Das Unfallereignis ist nach den eigenen Angaben des Klägers hier ohne jede Fremdeinwirkung und damit ohne (polizei-)sportlich bedingte Betätigung (etwa einen Tritt) geschehen. Damit tritt bei natürlicher Betrachtung der Dienstsport mit seinen Abläufen als Mitursache hinter der weiteren Mitursache zurück, nämlich hinter der polizeiärztlich / amtsärztlich bestätigten (degenerativ bedingten) Vorschädigung, einer eigenen Disposition des Klägers für eine derartige Verletzung. Ein Übergewicht des mitursächlichen Dienstsports ist unter diesen Umständen nicht feststellbar. Die Achillessehnenruptur hätte angesichts der Vorschädigung auch bei jeder anderen Gelegenheit des Laufens oder Springens geschehen können. Der Dienstsport tritt dahinter zurück.
Die mitursächliche und nach Lage der Dinge im Bedingungszusammenhang somit überwiegende Disposition des Klägers ergibt sich auch nicht etwa - im Sinne eines gesondert nachweisbaren Kausalzusammenhangs - aus dem schon langjährig betriebenen Polizeisport: Aus der beigezogenen dienstlichen Krankenakte des Klägers ergibt sich kein hinreichend spezieller Anhaltspunkt für das Auslösen der Ruptur der Achillessehne durch die früheren, ihrerseits in Ausübung des Dienstes erlittenen Verletzungen.

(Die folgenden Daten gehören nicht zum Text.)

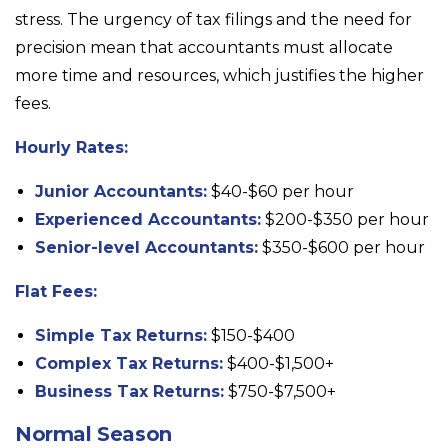
stress. The urgency of tax filings and the need for
precision mean that accountants must allocate
more time and resources, which justifies the higher
fees.
Hourly Rates:
Junior Accountants:
$40-$60 per hour
Experienced Accountants:
$200-$350 per hour
Senior-level Accountants:
$350-$600 per hour
Flat Fees:
Simple Tax Returns:
$150-$400
Complex Tax Returns:
$400-$1,500+
Business Tax Returns:
$750-$7,500+
Normal Season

Denn ein Zusammenhang zwischen der 1983 erlittenen Distorsion im linken oberen und unteren Sprunggelenk und bzw. oder einer Kniegelenkszerrung im Jahre 1988 einerseits und dem hier maßgeblichen Unfall andererseits ist medizinisch als spezielle Kausalität nicht belegt und konnte vom Kläger nicht zur Überzeugung des Gerichts nachgewiesen werden.
Die Kostenentscheidung beruht auf § 154 Abs. 1 VwGO. Die Entscheidung über die vorläufige Vollstreckbarkeit folgt aus § 167 VwGO i.V.m. § 708 Nr. 11, 711 ZPO.